Repeat the stretch of the data below, from the line containing "order: Myrtales" through the end of the data, word for word.

Recorded data
__________________________________________________

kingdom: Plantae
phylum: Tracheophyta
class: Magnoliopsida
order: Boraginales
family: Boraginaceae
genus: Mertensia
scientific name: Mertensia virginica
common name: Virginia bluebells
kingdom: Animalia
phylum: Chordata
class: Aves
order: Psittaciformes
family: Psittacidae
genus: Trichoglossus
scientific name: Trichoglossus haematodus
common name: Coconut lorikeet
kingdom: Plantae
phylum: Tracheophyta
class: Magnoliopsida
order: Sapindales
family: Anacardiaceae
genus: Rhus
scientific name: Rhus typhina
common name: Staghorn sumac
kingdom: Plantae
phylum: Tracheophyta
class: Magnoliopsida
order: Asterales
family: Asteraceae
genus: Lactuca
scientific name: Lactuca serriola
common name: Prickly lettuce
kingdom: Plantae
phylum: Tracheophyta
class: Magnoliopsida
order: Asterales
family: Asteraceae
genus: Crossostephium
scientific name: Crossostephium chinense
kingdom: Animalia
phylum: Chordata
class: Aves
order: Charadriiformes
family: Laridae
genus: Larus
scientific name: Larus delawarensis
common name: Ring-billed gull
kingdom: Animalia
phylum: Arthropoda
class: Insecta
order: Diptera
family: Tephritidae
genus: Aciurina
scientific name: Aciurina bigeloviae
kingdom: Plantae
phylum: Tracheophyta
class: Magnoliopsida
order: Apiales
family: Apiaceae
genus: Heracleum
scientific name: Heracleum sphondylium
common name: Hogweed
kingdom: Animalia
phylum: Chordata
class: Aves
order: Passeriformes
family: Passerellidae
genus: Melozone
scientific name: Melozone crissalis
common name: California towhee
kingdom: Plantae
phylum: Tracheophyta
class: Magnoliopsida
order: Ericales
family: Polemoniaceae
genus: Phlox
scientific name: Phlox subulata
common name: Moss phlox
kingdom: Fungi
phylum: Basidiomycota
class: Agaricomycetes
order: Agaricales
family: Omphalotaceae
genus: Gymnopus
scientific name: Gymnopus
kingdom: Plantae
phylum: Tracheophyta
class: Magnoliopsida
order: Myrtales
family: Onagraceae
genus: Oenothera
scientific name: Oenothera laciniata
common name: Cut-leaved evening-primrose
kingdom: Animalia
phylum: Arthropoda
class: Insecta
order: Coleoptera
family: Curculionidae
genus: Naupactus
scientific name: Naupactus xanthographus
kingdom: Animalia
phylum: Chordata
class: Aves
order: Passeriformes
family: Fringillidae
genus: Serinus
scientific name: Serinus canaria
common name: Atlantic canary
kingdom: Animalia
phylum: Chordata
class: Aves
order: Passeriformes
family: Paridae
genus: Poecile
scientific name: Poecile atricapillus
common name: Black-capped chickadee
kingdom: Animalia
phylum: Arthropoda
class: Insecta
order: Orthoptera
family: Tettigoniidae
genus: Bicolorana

__________________________________________________

### [ANSWER FOR THIS EXERCISE]
order: Myrtales
family: Onagraceae
genus: Oenothera
scientific name: Oenothera laciniata
common name: Cut-leaved evening-primrose
kingdom: Animalia
phylum: Arthropoda
class: Insecta
order: Coleoptera
family: Curculionidae
genus: Naupactus
scientific name: Naupactus xanthographus
kingdom: Animalia
phylum: Chordata
class: Aves
order: Passeriformes
family: Fringillidae
genus: Serinus
scientific name: Serinus canaria
common name: Atlantic canary
kingdom: Animalia
phylum: Chordata
class: Aves
order: Passeriformes
family: Paridae
genus: Poecile
scientific name: Poecile atricapillus
common name: Black-capped chickadee
kingdom: Animalia
phylum: Arthropoda
class: Insecta
order: Orthoptera
family: Tettigoniidae
genus: Bicolorana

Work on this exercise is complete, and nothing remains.